"Behind the wheel: States should limit licenses to legal residents"

From a SDUT editorial:

...Utah's action [to give "driving privilege cards" to illegal aliens rather than real driver's licenses] points to a national wave of public concern about issuing to illegal immigrants a license to do far more than drive. It's a wave, too, that will become a veritable tsunami if federal legislation that just passed the House of Representatives makes it, as it should, through the Senate. In that event, states may continue to issue driver licenses to illegal immigrants, but driver licenses from those states will not be accepted for federal identification purposes – to board a plane, for example, or enter a federal building.

[...Why do this?] Start with the fact that neither the nation nor the states should make travel easy for illegal immigrants bent on doing harm here. Driver licenses have become de facto identification cards, "breeder documents" that can facilitate further illegal acts, from terrorism to lesser crimes, by illegal immigrants. Determining the legal status of license applicants adds another check against their abuse.
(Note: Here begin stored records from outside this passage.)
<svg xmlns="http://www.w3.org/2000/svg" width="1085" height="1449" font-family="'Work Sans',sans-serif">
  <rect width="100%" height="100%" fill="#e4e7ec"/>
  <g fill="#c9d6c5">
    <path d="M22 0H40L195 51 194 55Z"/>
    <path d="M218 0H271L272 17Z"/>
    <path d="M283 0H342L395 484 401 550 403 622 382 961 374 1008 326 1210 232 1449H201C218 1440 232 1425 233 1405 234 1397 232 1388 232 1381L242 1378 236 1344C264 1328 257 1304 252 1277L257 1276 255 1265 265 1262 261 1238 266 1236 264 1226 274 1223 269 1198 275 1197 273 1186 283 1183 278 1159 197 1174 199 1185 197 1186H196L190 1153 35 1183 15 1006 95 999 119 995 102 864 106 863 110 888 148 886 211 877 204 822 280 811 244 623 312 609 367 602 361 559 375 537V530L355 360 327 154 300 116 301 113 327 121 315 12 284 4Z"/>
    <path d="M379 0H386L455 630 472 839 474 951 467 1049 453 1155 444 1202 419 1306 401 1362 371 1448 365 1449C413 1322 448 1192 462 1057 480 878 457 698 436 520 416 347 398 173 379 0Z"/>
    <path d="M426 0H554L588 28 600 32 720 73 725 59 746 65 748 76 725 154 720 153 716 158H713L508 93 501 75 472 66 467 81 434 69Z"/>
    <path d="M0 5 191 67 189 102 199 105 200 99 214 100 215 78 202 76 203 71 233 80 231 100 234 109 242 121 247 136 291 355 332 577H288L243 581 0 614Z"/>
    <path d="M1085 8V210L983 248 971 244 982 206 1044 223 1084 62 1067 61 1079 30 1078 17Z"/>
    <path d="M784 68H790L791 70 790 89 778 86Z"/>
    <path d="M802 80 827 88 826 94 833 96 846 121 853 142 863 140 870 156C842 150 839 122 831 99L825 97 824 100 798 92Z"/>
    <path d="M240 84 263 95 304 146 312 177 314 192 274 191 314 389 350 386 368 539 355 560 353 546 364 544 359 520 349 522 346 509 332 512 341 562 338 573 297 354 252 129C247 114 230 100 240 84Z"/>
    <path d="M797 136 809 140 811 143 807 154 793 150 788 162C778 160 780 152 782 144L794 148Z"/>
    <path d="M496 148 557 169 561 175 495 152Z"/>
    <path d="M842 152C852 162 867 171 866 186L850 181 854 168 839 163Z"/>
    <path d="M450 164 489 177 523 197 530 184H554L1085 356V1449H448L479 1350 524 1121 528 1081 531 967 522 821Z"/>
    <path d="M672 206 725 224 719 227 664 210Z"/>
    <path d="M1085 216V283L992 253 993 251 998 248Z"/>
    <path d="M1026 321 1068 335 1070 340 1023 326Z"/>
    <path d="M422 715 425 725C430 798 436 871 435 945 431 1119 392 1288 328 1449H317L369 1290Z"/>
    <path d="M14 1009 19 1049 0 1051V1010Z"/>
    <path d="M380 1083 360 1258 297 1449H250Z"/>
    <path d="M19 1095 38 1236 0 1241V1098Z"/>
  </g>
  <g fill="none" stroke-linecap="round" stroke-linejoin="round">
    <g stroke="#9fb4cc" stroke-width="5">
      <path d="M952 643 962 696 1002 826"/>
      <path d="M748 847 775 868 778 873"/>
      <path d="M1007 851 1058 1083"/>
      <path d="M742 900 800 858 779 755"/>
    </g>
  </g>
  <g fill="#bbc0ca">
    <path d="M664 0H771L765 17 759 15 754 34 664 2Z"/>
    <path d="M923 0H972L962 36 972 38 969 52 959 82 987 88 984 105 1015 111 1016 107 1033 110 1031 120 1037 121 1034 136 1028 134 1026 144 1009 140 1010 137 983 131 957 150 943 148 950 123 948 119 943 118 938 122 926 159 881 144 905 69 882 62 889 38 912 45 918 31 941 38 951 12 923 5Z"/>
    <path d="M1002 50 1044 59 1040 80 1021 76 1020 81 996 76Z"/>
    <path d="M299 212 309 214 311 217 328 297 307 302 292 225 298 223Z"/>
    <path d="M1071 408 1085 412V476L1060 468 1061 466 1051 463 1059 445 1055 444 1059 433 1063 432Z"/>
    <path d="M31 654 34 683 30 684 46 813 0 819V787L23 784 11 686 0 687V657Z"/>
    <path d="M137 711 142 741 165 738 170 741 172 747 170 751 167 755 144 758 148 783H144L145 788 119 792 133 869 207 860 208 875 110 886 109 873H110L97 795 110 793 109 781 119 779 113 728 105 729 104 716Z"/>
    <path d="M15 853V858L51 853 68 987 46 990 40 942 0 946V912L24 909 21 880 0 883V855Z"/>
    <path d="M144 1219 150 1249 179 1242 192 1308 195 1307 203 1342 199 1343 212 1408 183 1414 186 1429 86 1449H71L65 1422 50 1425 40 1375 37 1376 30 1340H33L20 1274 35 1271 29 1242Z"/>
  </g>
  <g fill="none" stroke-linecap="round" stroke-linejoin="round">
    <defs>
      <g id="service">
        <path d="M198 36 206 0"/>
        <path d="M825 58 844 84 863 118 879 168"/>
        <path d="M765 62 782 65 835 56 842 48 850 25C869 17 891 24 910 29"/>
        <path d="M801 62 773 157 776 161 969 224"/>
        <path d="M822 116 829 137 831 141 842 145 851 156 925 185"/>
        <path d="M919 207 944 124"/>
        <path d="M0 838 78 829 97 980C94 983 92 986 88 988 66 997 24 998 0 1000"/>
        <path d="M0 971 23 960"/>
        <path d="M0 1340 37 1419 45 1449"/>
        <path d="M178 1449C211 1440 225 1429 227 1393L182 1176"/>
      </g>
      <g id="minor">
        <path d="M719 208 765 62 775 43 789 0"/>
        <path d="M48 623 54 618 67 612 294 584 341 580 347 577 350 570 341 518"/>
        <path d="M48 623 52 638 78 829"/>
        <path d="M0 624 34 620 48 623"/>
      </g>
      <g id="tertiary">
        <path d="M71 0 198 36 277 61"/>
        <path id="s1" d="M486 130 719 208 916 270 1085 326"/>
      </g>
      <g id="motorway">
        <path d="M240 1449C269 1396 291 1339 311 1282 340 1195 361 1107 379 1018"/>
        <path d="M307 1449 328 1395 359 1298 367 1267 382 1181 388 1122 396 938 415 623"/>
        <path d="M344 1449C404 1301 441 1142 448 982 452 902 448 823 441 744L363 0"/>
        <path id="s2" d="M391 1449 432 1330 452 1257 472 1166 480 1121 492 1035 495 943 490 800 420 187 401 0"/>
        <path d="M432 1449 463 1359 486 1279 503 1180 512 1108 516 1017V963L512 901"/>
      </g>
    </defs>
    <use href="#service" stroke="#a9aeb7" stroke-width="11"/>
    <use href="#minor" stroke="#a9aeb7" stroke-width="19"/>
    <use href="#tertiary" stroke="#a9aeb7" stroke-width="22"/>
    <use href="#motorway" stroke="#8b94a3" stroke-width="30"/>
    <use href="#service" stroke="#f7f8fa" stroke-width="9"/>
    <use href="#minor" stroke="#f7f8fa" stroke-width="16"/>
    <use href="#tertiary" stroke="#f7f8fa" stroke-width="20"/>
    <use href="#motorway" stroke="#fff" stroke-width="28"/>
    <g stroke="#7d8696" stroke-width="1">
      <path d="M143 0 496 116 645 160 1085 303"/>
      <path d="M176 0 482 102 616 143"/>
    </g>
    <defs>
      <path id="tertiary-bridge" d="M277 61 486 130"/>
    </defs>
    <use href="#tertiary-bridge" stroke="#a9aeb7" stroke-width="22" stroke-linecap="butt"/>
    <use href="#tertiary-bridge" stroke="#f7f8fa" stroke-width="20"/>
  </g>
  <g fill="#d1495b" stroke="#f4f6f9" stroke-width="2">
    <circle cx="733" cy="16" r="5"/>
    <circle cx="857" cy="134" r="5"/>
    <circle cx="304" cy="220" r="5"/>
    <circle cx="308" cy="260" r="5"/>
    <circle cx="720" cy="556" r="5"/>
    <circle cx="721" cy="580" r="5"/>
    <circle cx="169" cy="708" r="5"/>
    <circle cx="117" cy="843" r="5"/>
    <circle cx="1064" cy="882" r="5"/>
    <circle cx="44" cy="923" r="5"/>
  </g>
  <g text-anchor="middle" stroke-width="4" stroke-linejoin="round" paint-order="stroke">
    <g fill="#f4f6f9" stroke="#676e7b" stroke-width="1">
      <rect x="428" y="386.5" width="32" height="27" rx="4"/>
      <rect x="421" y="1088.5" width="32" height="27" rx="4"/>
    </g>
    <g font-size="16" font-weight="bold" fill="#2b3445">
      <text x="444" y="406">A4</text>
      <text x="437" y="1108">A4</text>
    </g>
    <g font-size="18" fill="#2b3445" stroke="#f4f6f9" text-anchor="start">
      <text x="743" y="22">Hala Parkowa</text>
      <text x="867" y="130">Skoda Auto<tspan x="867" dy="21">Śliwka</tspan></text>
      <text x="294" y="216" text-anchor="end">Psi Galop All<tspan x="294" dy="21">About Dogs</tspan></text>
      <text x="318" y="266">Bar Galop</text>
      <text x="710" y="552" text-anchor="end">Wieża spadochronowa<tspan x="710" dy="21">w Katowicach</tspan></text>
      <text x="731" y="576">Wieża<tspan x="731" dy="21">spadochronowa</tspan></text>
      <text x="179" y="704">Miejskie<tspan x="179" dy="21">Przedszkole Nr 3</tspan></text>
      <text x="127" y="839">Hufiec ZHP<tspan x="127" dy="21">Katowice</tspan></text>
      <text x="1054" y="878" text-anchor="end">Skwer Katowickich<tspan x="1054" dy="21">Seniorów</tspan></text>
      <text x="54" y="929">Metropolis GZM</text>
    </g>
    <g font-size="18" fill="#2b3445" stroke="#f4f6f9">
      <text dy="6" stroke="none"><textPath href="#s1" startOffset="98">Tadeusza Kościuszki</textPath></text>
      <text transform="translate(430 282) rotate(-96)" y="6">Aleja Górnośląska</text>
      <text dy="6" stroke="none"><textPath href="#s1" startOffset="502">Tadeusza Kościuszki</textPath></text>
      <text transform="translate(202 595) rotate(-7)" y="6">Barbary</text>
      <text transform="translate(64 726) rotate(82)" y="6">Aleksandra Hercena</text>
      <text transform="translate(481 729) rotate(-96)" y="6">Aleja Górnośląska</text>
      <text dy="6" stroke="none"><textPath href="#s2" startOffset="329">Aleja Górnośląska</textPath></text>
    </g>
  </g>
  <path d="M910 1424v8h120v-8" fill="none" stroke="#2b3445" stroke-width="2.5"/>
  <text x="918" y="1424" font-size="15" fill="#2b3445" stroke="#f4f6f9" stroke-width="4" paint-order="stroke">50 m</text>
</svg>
And move on to the overweening fact that making illegal immigrants legal drivers rewards their illegality, encourages other illegal immigrants and further blurs the already too-fuzzy line between legal and illegal residents. Limiting driver licenses to legal residents is only one clarifying dot along that line, but one Congress and the states should endorse...

Comments

This is pretty much stating (what should be) the obvious in a roundabout way. I mean, why not just say it's ridiculous to even think about giving official government documents, especially something like a driving license, which is basically a de facto national ID card, to people here illegally?

Still, it is nice to see they are not called "undocmented" or "migrants" anywhere in the editorial.